Friday, January 17, 2025

Misconceivable

Asking questions of generative automation chatbots may or may not a good way to learn about the world. But it may a useful way to understand the training data that went into the language models on the back end.

It occurred to me to give Perplexity, Chat GPT, Gemini and Copilot a simple prompt: "10 Common misconceptions," and see what came back. After all, there are a lot of different misconceptions floating around out there in the ether, and perhaps I could glean something interesting from the answers. I figured that there would be a decent level of overlap, so out of a possible total of forty, I was expecting maybe thirty unique answers. So I was a bit surprised when I only received a total of twenty-one.

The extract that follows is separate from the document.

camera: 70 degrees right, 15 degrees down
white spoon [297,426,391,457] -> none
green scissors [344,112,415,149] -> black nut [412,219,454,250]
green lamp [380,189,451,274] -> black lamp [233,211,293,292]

Of the four, Chat GPT produced no unique answers; all of its answers were also on the lists that the other chatbots presented to me. It shared five items with Perplexity, six with Gemini and seven with Copilot. Chat GPT's full list is as follows:

  1. Humans only use 10% of their brains
  2. Shaving hair makes it grow back thicker
  3. Vikings wore horned helmets
  4. The Great Wall of China is visible from space
  5. Napoleon was extremely short
  6. Goldfish have a 3-second memory span
  7. Bats are blind
  8. Cracking your knuckles causes arthritis
  9. Lightning never strikes the same place twice
  10. We only have five senses

Items 1 and 2 were on all four lists, which struck me as interesting, given that I was of the impression that #1 had been pretty thoroughly debunked some time ago. After that there was an interesting split. Perplexity and Chat GPT shared items 3 though 5, while sharing 6 through 9 with both Gemini and Copilot and 10 only with Copilot. The high correspondence between Chat GPT and Copilot makes a lot of sense, given that Copilot is a variation on Chat GPT. That may also be true of Gemini, but I'm not as certain about that.

Interestingly, outside of items 1 and 2, Perplexity and Copilot had no overlap, and Perplexity and Gemini had only "Sugar makes children hyperactive" in common.

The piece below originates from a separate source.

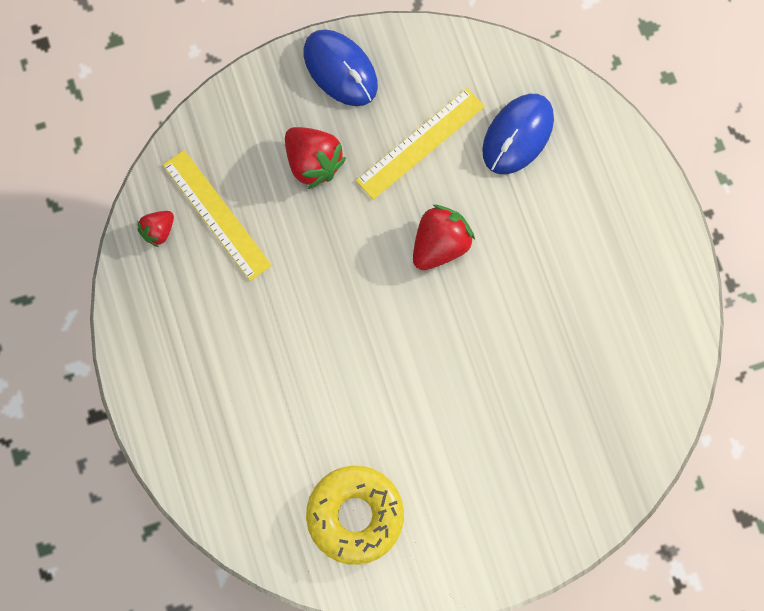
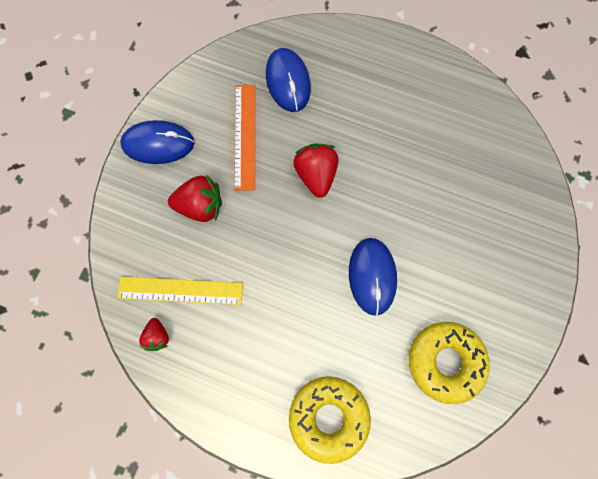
camera: 50 degrees left, 0 degrees up
yellow ruler [356,88,485,200] -> orange ruler [234,85,255,191]
none -> yellow donut [289,376,371,464]
none -> blue mouse [349,238,397,316]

Of the remaining ten "unique" misconceptions, they were fairly evenly distributed between the non-Chat GPT models.

Perplexity had four:

  • Fortune Cookies are Chinese
  • The Buddha Was a Fat, Jolly Figure
  • Mozart Composed "Twinkle Twinkle Little Star" as a Child
  • You Lose Most of Your Body Heat Through Your Head

Gemini had three:

  • Hair and nails continue to grow after death
  • You can catch a cold by being cold
  • All birds can fly

"All birds can fly" struck me as strange; I'd never heard that one before. It seemed more like something that a small child might believe, after having been told that just about every flying animal of any size that they've seen was some or another type of bird. But flightless birds aren't exactly rare.

Copilot also had three:

  • Dropping a penny from a height can kill someone
  • Seasons are caused by Earth's distance from the Sun
  • Ostriches bury their heads in sand

One thing that I found interesting was the shifting usage of "Humans," "We" and "You" when the misconceptions were referring to people. And here it's worth noting that the various LLMs didn't always use the exact same verbiage for the same items. While Chat GPT related that "Humans only use 10% of their brains," Perplexity and Gemini favored "We only use 10% of our brain(s)" and Copilot went with: "You only use 10% of your brain."

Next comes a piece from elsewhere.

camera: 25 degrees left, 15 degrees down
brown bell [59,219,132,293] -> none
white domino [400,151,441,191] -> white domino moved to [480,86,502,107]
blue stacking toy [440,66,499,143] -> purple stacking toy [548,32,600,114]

But getting back to sussing out information about the models from the answers, it seemed fairly clear that a) the information was sourced primarily from English-language texts, and likely a lot of those from the United States, and b) that an effort had been made to avoid anything that might be controversial. I suspect that, at least in the United States, that most lists put together by actual people of "10 common misconceptions" would have at least one item that smacked of either racial stereotyping or conspiracy theories, if not both.

Given that it was something that I did on a whim with a minimalist prompt, however, it was interesting and thought-provoking. Given some of the items on the list, I would have expected more variety, but twenty-one out of a possible forty is a decent enough showing.